Suasana Rapat Kerja Komisi V DPR RI pembahasan perkembangan penanganan pascabencana, rapat dihadiri Wakil Menteri Perhubungan, Menteri Perumahan dan Kawasan Permukiman, Menteri Desa dan Pembangunan Daerah Tertinggal, Wakil Menteri Transmigrasi, serta Kepala BNPP/Basarnas di Gedung DPR RI. Selasa (27/1/2026).

JAKARTA, KARSASRIWIJAYA — Badan Meteorologi, Klimatologi, dan Geofisika (BMKG) menegaskan komitmennya untuk terus memperkuat langkah antisipatif dan mitigasi bencana hidrometeorologi, khususnya dalam mendukung penanganan pascabencana di wilayah Aceh, Sumatera Utara, dan Sumatera Barat. Hal tersebut disampaikan Kepala BMKG Teuku Faisal Fathani dalam Rapat Kerja Komisi V DPR RI di Gedung DPR RI, Selasa (27/1/2026).

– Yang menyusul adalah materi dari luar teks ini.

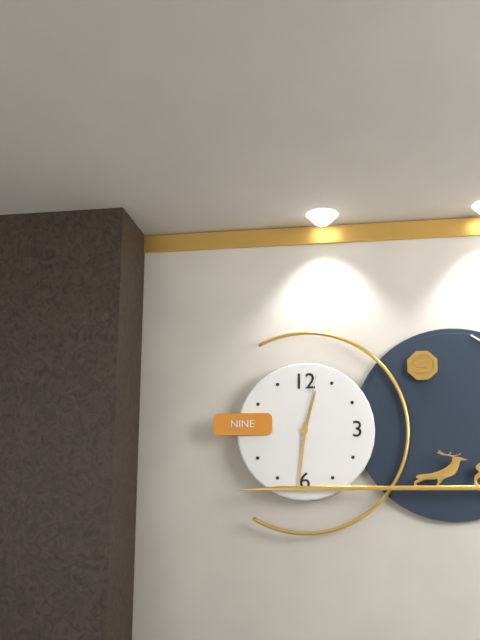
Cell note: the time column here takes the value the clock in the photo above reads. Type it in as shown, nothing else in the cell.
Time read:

Rapat tersebut membahas perkembangan penanganan pascabencana dan dihadiri sejumlah pejabat, antara lain Wakil Menteri Perhubungan, Menteri Perumahan dan Kawasan Permukiman, Menteri Desa dan Pembangunan Daerah Tertinggal, Wakil Menteri Transmigrasi, serta Kepala BNPP/Basarnas.

Faisal menjelaskan, BMKG terlibat aktif dalam Satuan Tugas Percepatan Rehabilitasi dan Rekonstruksi (PRR) Pascabencana sesuai Keputusan Presiden Nomor 1 Tahun 2026. Dalam Satgas tersebut, BMKG tergabung dalam Bidang Pengelolaan Data yang dikoordinatori Badan Pusat Statistik (BPS).

“BMKG bertugas mengelola data tunggal dan terintegrasi lintas kementerian dan daerah, serta menyuplai informasi meteorologi, klimatologi, dan geofisika secara rutin untuk mendukung pengambilan kebijakan Satgas PRR,” ujar Faisal.

Sebagai dukungan teknis, BMKG mengoperasikan sekitar 10.800 alat operasional utama (Aloptama) di seluruh Indonesia. Untuk wilayah Sumatera, BMKG mengandalkan empat radar cuaca yang berada di Bandara Sultan Iskandar Muda, Kualanamu, Nias, dan Padang, serta didukung 16 unit AWOS, 11 AWS, dan 53 ARG.

BMKG juga melaksanakan Operasi Modifikasi Cuaca (OMC) di Aceh, Sumatera Utara, Sumatera Barat, dan Lampung. Saat ini, OMC masih berlangsung di tiga provinsi dengan tingkat keberhasilan pengurangan curah hujan di atas 30 persen.

Selain itu, Faisal menegaskan BMKG telah mengeluarkan peringatan dini sejak fase awal terbentuknya Siklon Senyar yang memicu bencana di wilayah Aceh dan Sumatera. Ia menekankan pentingnya diseminasi informasi secara masif hingga ke masyarakat untuk mendukung mitigasi.

Ketua Komisi V DPR RI Lasarus menambahkan bahwa pemetaan wilayah rawan bencana harus menjadi dasar perencanaan pembangunan, terutama kawasan permukiman berbasis risiko bencana.

BMKG memastikan dukungan informasi cuaca dan iklim akan terus diperkuat melalui prakiraan operasional, peringatan dini, serta analisis iklim musiman guna mendukung keberhasilan rehabilitasi dan rekonstruksi pascabencana.